Identify each line below containing the string "Limited" and copy it.

Start of Data supplied

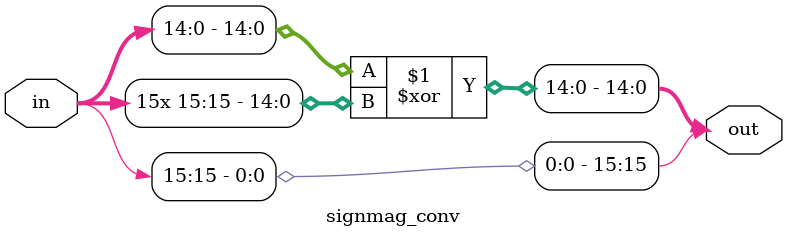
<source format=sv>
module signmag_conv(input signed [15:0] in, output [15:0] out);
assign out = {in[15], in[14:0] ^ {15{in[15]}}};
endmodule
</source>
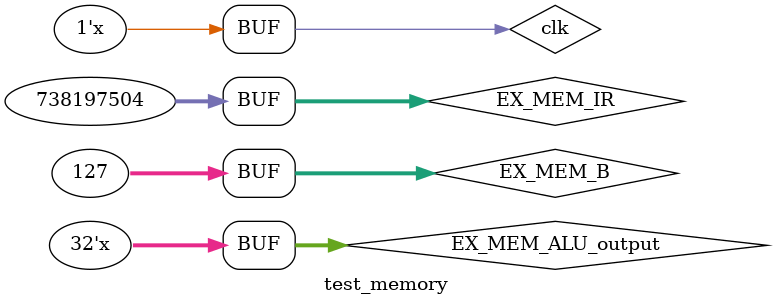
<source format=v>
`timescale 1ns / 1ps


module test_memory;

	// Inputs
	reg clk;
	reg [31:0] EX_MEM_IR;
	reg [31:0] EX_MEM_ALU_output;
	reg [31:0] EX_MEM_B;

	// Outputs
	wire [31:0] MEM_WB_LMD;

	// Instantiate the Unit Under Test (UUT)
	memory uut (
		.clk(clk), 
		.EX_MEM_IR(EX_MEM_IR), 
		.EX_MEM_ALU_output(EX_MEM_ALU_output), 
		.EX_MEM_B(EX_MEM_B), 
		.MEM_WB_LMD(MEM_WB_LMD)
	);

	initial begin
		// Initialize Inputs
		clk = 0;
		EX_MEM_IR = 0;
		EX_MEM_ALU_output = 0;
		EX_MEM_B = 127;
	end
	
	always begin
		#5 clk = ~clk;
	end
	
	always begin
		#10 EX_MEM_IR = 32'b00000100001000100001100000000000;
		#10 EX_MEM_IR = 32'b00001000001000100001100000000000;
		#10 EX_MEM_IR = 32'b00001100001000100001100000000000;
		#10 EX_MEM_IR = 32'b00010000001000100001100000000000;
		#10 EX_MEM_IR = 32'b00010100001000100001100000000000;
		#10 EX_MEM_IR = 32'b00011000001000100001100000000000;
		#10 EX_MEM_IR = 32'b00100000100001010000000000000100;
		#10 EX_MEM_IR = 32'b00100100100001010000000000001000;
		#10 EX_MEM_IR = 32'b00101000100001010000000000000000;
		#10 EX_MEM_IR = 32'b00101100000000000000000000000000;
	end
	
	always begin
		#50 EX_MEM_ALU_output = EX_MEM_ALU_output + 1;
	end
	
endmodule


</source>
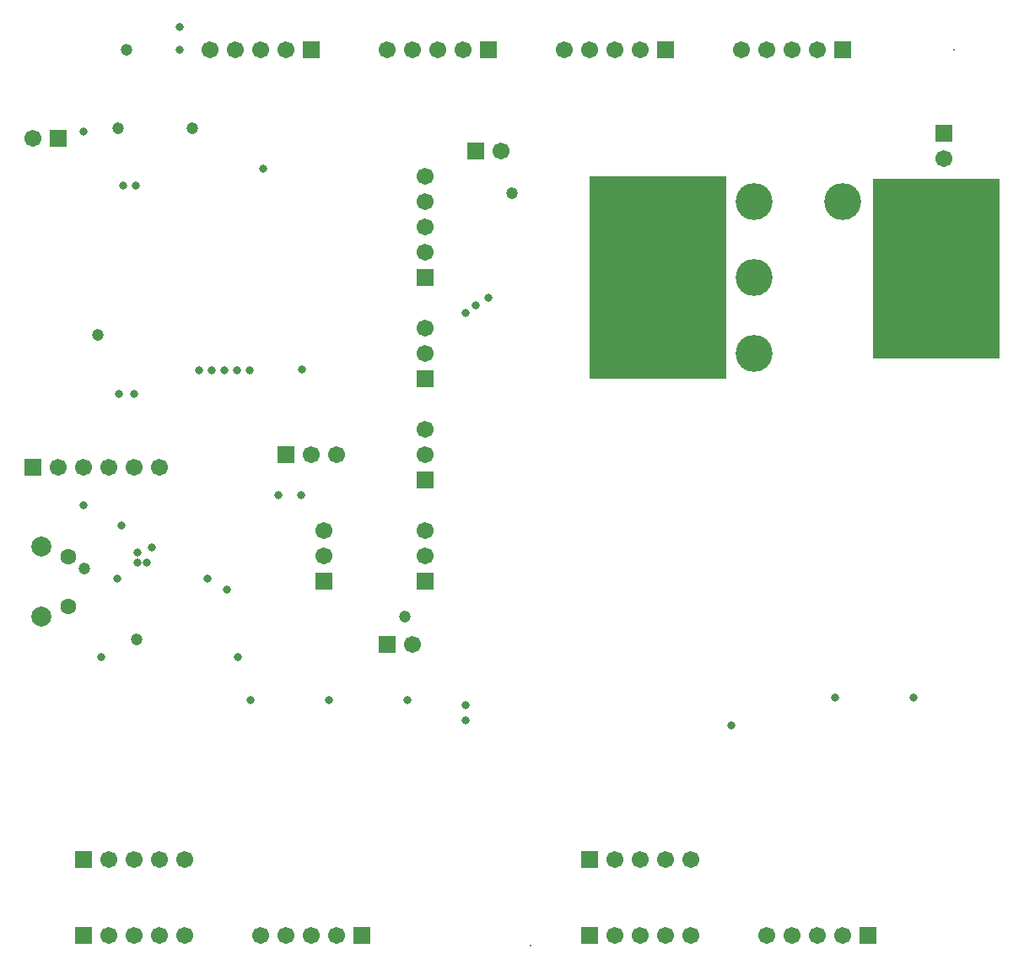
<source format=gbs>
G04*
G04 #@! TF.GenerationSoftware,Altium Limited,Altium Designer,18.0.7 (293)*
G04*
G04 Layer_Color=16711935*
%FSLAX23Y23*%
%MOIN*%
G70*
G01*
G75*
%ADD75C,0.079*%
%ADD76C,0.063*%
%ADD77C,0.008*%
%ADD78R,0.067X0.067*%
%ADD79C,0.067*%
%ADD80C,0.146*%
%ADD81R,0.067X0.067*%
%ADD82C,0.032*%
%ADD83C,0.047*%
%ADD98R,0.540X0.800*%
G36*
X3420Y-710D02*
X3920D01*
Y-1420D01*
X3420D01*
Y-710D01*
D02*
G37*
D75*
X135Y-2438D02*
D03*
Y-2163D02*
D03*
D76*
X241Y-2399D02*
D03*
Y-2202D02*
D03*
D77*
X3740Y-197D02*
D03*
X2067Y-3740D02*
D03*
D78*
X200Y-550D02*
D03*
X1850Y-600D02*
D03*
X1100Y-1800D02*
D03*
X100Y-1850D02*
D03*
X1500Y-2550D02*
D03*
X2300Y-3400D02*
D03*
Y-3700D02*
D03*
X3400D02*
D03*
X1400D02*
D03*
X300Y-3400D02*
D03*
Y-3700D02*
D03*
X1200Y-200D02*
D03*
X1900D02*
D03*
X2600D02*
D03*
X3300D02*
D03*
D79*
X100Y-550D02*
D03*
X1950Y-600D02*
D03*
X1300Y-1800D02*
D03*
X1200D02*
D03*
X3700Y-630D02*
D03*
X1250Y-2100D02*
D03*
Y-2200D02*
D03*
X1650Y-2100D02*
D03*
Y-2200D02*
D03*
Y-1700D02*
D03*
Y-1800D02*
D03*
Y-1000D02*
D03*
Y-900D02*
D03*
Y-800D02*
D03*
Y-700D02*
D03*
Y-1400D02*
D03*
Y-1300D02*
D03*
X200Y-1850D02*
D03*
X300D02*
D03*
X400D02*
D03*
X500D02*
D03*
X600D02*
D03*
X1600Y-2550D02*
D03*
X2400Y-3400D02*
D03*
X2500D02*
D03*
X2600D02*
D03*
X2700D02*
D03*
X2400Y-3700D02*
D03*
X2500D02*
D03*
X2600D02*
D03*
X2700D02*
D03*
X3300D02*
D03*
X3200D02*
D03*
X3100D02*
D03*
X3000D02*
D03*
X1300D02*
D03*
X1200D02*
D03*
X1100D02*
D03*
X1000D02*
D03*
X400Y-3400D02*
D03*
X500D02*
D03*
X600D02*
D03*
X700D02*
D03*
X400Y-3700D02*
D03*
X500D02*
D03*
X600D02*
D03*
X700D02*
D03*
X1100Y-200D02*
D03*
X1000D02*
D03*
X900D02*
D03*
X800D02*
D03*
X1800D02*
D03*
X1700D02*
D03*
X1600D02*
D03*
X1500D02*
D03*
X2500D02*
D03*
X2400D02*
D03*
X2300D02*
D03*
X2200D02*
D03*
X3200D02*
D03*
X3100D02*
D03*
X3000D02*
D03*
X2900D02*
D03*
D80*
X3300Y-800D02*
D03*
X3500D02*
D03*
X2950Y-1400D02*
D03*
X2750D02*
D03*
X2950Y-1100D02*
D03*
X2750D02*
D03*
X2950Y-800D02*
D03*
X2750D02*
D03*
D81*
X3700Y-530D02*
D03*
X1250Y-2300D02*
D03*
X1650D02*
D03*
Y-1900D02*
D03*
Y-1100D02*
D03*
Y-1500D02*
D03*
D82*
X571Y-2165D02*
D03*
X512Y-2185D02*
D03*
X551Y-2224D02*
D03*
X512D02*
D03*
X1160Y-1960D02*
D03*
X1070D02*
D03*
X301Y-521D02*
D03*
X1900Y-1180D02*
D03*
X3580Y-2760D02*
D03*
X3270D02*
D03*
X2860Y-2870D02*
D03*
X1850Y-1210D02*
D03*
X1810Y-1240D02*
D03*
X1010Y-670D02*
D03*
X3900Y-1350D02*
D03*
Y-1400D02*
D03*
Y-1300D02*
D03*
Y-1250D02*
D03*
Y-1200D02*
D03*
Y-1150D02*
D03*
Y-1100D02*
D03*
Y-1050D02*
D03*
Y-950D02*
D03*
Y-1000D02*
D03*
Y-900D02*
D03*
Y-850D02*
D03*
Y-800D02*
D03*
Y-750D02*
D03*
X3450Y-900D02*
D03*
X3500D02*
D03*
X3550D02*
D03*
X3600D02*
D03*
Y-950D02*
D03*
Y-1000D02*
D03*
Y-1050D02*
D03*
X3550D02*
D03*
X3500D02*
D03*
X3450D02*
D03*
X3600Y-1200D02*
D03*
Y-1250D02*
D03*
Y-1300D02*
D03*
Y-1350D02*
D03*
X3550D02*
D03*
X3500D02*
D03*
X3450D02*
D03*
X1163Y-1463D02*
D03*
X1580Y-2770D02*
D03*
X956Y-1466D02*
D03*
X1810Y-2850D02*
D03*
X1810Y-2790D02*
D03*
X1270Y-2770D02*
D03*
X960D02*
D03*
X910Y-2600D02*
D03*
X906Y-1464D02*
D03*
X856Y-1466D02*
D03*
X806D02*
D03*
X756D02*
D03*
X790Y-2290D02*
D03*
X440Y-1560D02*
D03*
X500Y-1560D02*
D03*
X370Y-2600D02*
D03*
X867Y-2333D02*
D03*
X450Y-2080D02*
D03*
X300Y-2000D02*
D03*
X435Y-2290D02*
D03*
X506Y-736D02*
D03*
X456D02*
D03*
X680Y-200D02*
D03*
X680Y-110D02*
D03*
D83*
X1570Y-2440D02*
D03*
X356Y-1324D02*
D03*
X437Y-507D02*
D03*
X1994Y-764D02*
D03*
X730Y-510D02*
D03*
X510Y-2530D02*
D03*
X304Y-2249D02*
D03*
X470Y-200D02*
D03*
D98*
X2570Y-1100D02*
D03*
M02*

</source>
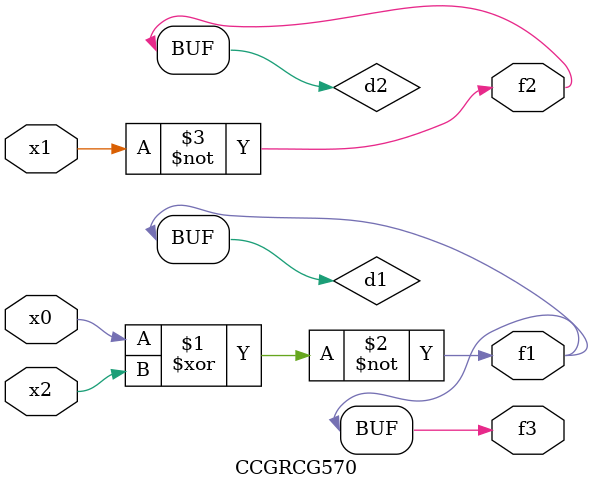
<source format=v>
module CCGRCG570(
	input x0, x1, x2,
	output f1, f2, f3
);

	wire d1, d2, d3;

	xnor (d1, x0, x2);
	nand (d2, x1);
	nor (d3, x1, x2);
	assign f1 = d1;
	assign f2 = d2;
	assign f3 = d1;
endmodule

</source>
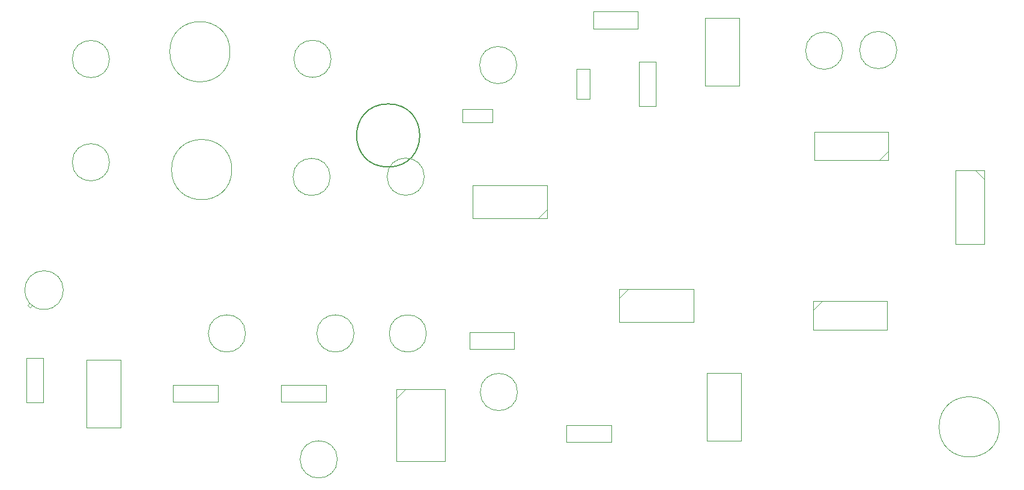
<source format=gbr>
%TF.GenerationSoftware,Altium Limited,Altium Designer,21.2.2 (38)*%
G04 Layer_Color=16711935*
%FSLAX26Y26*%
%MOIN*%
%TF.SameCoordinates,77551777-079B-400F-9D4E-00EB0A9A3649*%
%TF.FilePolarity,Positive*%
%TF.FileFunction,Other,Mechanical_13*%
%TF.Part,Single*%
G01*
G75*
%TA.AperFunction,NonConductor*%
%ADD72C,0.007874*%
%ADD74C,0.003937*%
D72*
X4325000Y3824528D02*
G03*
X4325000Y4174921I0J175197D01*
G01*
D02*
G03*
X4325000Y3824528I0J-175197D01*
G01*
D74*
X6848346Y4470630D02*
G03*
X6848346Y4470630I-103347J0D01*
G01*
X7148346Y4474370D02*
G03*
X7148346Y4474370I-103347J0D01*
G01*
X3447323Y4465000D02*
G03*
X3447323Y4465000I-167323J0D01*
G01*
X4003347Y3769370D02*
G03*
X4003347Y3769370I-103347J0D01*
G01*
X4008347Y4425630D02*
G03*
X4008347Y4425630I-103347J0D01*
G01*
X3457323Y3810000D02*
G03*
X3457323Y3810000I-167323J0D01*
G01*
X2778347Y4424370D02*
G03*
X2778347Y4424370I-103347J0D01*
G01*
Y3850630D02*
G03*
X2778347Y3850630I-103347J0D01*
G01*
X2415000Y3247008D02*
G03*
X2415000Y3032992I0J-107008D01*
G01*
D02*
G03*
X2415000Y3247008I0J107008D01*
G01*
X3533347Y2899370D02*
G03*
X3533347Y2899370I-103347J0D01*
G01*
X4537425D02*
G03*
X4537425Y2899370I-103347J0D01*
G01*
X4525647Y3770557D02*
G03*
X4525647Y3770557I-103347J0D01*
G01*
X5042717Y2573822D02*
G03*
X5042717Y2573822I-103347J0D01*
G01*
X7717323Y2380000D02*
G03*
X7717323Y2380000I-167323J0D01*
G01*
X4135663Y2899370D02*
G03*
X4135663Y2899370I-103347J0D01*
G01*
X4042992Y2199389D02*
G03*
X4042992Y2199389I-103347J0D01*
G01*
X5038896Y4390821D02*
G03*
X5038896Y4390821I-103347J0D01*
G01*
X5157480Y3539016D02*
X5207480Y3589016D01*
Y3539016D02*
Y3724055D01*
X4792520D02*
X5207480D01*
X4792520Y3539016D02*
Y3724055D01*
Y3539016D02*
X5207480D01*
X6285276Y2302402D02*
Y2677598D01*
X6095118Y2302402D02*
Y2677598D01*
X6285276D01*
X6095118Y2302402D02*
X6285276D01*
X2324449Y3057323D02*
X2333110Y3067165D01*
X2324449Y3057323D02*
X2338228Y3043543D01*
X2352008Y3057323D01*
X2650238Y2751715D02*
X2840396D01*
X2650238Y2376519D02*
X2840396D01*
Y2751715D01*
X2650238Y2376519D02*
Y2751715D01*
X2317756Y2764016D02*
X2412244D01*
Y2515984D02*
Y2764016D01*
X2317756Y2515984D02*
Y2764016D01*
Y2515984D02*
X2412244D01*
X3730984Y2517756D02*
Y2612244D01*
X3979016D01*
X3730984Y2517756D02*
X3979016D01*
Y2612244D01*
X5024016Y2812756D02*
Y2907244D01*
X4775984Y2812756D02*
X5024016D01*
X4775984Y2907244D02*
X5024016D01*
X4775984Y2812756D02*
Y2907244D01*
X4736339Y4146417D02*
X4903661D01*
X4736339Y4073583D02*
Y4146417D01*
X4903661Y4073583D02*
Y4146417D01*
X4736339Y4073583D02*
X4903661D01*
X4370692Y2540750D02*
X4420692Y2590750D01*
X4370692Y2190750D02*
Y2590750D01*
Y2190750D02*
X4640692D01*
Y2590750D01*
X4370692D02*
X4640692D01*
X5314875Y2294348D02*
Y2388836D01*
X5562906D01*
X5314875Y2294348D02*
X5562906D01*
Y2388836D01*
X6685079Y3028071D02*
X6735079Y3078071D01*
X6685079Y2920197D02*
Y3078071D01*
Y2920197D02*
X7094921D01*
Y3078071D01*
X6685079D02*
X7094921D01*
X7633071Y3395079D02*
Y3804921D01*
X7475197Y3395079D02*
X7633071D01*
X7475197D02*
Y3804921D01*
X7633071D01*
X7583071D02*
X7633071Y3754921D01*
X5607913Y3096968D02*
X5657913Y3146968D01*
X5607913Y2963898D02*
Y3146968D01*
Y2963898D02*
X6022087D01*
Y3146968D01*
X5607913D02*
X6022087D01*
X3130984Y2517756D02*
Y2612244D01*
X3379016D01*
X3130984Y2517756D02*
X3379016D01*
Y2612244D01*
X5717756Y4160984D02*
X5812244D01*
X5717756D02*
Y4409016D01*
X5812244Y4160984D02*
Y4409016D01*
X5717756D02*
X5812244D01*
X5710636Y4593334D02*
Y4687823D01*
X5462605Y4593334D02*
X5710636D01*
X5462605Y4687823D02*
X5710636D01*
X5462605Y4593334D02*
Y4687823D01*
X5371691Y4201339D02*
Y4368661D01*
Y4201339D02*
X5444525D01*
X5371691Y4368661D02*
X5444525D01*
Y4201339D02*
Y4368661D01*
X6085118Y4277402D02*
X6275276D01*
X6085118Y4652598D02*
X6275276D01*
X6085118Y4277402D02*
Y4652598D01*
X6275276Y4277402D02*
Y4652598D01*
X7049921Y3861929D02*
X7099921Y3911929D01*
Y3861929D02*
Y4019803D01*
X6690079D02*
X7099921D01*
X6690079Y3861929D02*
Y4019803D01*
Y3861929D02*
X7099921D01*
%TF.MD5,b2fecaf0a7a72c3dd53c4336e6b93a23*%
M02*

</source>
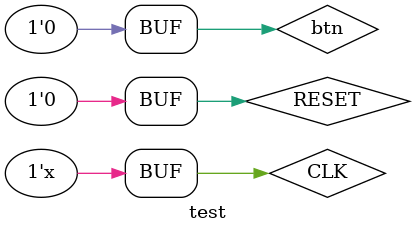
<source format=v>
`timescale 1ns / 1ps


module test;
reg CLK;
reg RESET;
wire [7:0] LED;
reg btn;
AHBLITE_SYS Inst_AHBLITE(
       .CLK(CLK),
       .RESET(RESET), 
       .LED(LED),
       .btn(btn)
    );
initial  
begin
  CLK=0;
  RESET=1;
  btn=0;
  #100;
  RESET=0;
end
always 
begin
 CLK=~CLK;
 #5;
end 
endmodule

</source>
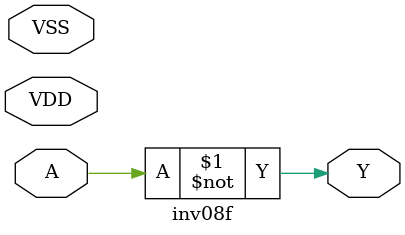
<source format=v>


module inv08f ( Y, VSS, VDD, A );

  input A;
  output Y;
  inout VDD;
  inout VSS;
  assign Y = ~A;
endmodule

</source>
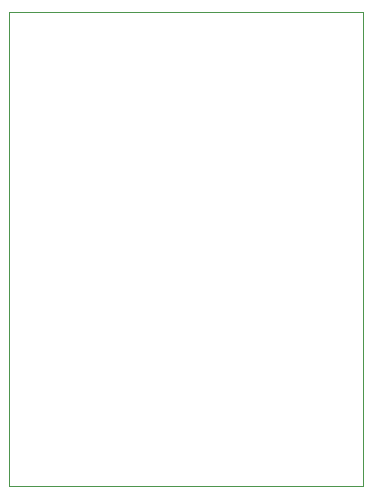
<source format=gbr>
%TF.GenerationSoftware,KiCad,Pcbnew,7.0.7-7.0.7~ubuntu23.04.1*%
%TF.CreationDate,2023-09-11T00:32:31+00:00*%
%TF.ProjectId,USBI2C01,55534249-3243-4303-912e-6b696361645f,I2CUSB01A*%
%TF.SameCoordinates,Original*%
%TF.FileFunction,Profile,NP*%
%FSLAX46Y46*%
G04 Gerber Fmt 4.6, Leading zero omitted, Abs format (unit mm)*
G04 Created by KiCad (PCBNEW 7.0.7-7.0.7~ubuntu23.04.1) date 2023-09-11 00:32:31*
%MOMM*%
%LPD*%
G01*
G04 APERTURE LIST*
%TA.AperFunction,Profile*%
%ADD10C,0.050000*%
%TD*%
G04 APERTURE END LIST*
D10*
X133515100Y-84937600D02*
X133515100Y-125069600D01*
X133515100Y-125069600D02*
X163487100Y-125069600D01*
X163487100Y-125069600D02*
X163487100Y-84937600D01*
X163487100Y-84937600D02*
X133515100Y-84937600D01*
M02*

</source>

End of Data supplied

#### Solved exercise
G04 #@! TF.GenerationSoftware,Altium Limited,Altium Designer,18.0.7 (293)*
%TF.GenerationSoftware,Altium Limited,Altium Designer,21.2.2 (38)*%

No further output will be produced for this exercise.